▸ **DIRECTIVE**
Find and copy every line in the records that includes the string "APERTURE".

Segment Start: TASK INPUTS

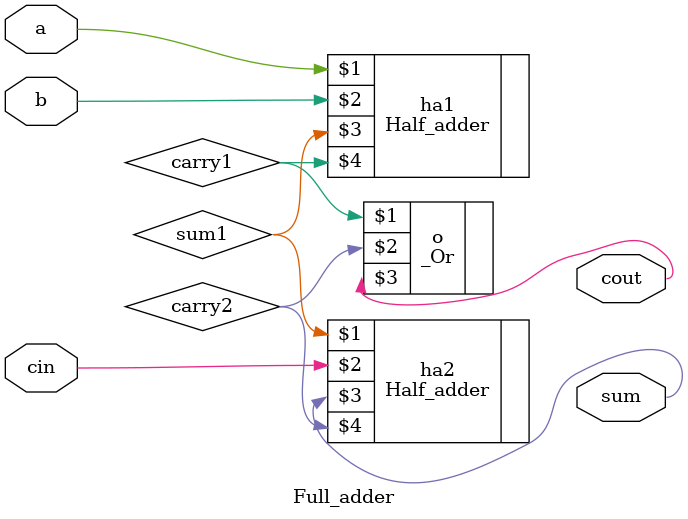
<source format=v>
module Full_adder(
    input a, b, cin,    // cin = carry in
    output sum, cout    // cout = carry out
);
    // first half adder
    wire sum1, carry1;
    Half_adder ha1(a, b, sum1, carry1);

    // second half adder
    wire carry2;
    Half_adder ha2(sum1, cin, sum, carry2);

    // carry1 OR carry2
    _Or o(carry1, carry2, cout);
endmodule
</source>
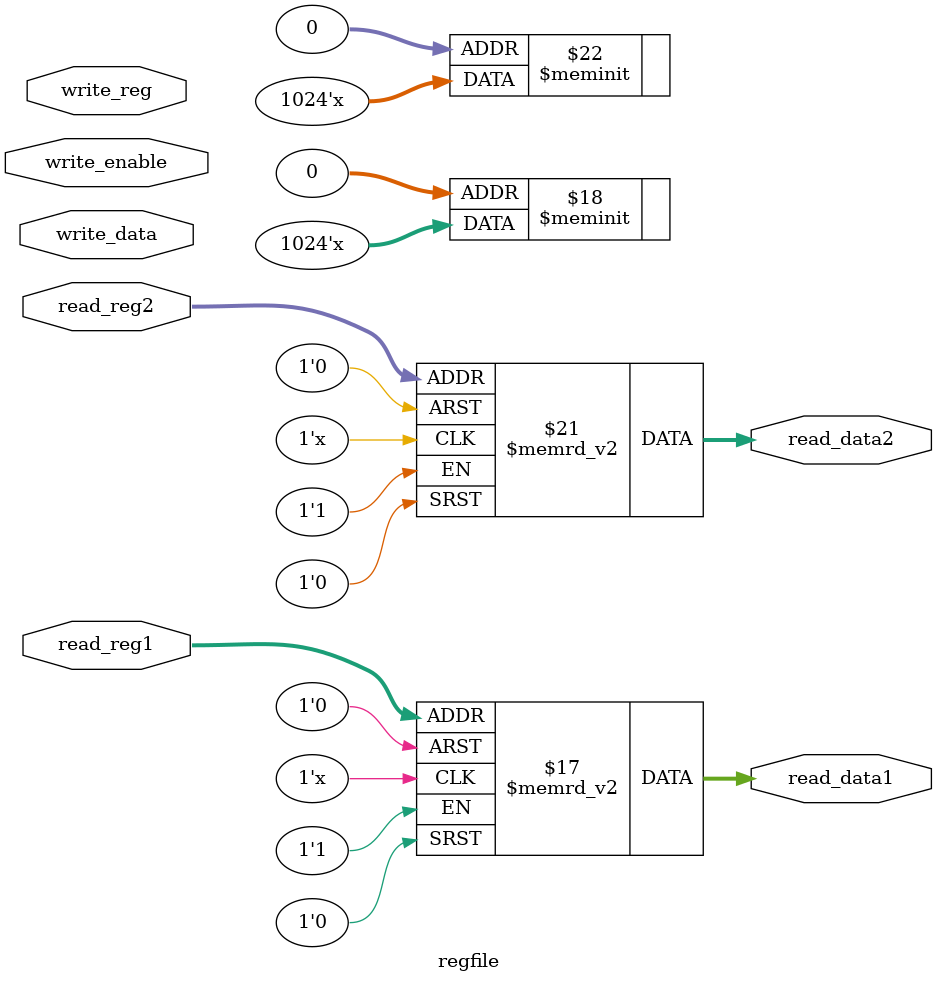
<source format=v>
module regfile (
    input [4:0] read_reg1, read_reg2, write_reg, // Números dos registradores
    input [31:0] write_data, // Dados a serem escritos
    input write_enable, // Sinal de controle de escrita
    output reg [31:0] read_data1, read_data2 // Dados dos registradores lidos
);

reg [31:0] registers [31:0]; // 32 registradores de 32 bits

always @(read_reg1 or read_reg2 or write_reg or write_data or write_enable) begin
    read_data1 = registers[read_reg1];
    read_data2 = registers[read_reg2];
    if (write_enable) begin
        registers[write_reg] = write_data;
    end
end

endmodule

</source>
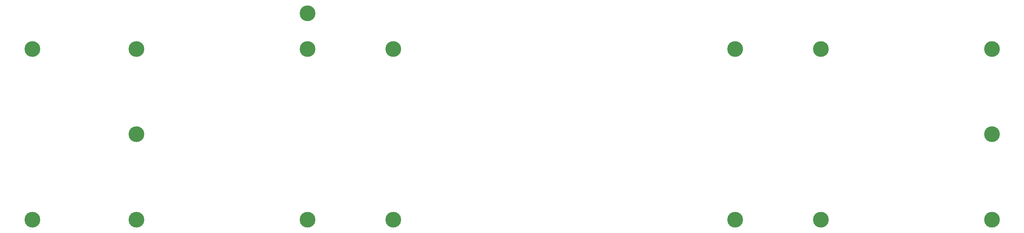
<source format=gbr>
G04 #@! TF.GenerationSoftware,KiCad,Pcbnew,(5.1.4-0)*
G04 #@! TF.CreationDate,2021-05-08T11:25:55-05:00*
G04 #@! TF.ProjectId,ori_bottom_plate,6f72695f-626f-4747-946f-6d5f706c6174,rev?*
G04 #@! TF.SameCoordinates,Original*
G04 #@! TF.FileFunction,Copper,L2,Bot*
G04 #@! TF.FilePolarity,Positive*
%FSLAX46Y46*%
G04 Gerber Fmt 4.6, Leading zero omitted, Abs format (unit mm)*
G04 Created by KiCad (PCBNEW (5.1.4-0)) date 2021-05-08 11:25:55*
%MOMM*%
%LPD*%
G04 APERTURE LIST*
%ADD10C,3.500000*%
G04 APERTURE END LIST*
D10*
X141739627Y-59659843D03*
X141739627Y-97659743D03*
X202907300Y-51680000D03*
X354920000Y-97660000D03*
X354920000Y-59660000D03*
X297920000Y-97660000D03*
X297920000Y-59660000D03*
X221920000Y-97660000D03*
X221920000Y-59660000D03*
X164920000Y-59660000D03*
X164920000Y-97660000D03*
X354920000Y-78660000D03*
X316920000Y-97660000D03*
X316920000Y-59660000D03*
X202920000Y-97660000D03*
X202920000Y-59675000D03*
X164920000Y-78660000D03*
M02*

</source>
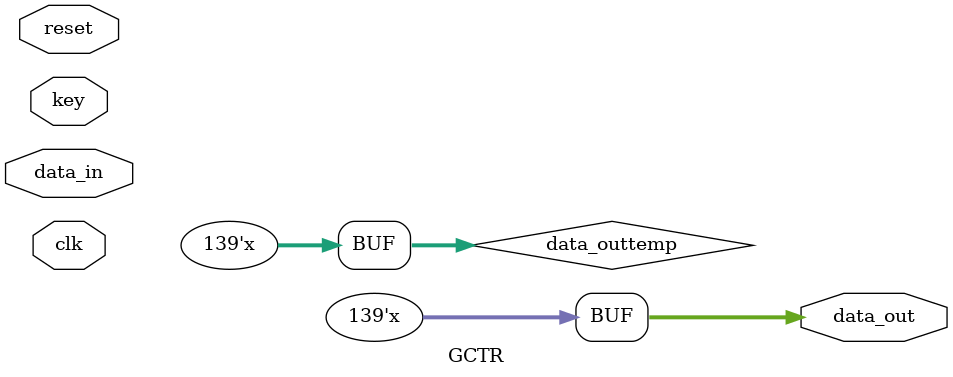
<source format=v>
module GCTR (
    input [138:0] data_in,
    input  reset,
    input [80:0] key,
    input clk,
    output [138:0]data_out
);
parameter n = 139;
parameter ICB  = 64'b1010101110101100100011001010011000000000000010101010100110001010;
reg [63:0] icb_temp;
reg [63:0] icb_reg;
reg [63:0] datax_round;
reg [63:0] data_xout;
reg [63:0] data_yround;     
reg [((n/64)+1)*64 : 0] data_x;
reg [(n-1) : 0] data_outtemp;

// reg [63:0] data_x[(n/64):0];
// reg [63:0] data_dem[(n/64):0];
// reg [63:0] data_ytemp[(n/64):0];
integer round;

always @(*) begin
    if(round < n /64)begin
       datax_round[63:0] <= data_in[(n-1)-round*64 : n -64*(round + 1)];
    end
    else begin
        datax_round [63:0] <= 0 + data_in[(n-1)-(n/64)*6 : 0];
    end
end 
// genvar i;
// generate begin
// for(i =0; i< (n/64); i= i +1)begin
//     data_x[i] = data_in[(n-1)- i*64 : n - 64*(i+1)] ; 
// end
// endgenerate
// assign data_x[(n/64)] = data_in[(n-1)-(n/64)*64 : 0];

//Cap nhat icb
Inc inc(.icb_in(icb_temp), .icb_out(icb_reg));

always @(posedge clk) 
begin
    if (reset == 1) begin
        icb_reg <= ICB;
    end
    else begin
        icb_temp <= icb_reg;
    end
end

always @(posedge clk) begin
    if(reset == 1 || round > (n/64+1)) begin
        round = 0;
    end
    else begin
        round <= round + 1;
    end
end

present80 PR(.outdata(data_xout), .indata(icb_reg),.clk(clk), .key(key), .load(reset));
always @(*) begin
     data_yround[63:0] <= data_xout[63:0] ^ datax_round[63:0];
     data_outtemp[(n-1)-round*64 : n -64*(round +1)] <= data_yround[63:0];
end
 assign data_out[(n-1):0] = data_outtemp[(n-1): 0];


// present80 PR(.outdata(data_dem[round]), .indata(icb_reg),.clk(clk), .key(key), .load(reset));
// always @(*) begin
//     data_ytemp[round] <= data_dem[round] ^ data_x[ound];
// end
// genvar j;
// generate begin
//     for(j=0; j <= n/64; j=j+1)begin
//         data_out[(n-1)- j*64 : n - 64*(j+1)] = data_ytemp[j];
//     end
// endgenerate
endmodule


</source>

Segment End: TASK INPUTS

▸ **SOLUTION**
G04 APERTURE LIST*
G04 APERTURE END LIST*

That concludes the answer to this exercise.